Collected data entries:

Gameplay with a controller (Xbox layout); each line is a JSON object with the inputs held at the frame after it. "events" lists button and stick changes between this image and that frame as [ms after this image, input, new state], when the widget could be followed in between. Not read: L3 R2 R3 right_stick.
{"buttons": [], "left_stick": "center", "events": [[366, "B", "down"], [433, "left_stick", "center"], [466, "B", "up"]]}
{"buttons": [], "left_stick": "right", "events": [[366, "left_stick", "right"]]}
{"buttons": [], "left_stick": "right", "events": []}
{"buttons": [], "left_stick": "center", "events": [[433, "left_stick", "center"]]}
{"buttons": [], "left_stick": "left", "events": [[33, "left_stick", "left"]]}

» EXERCISE PROMPT:
Each record must be returned in full and exactly.

» SOLUTION FOR THIS TASK:
Gameplay with a controller (Xbox layout); each line is a JSON object with the inputs held at the frame after it. "events" lists button and stick changes between this image and that frame as [ms after this image, input, new state], when the widget could be followed in between. Not read: L3 R2 R3 right_stick.
{"buttons": [], "left_stick": "center", "events": [[366, "B", "down"], [433, "left_stick", "center"], [466, "B", "up"]]}
{"buttons": [], "left_stick": "right", "events": [[366, "left_stick", "right"]]}
{"buttons": [], "left_stick": "right", "events": []}
{"buttons": [], "left_stick": "center", "events": [[433, "left_stick", "center"]]}
{"buttons": [], "left_stick": "left", "events": [[33, "left_stick", "left"]]}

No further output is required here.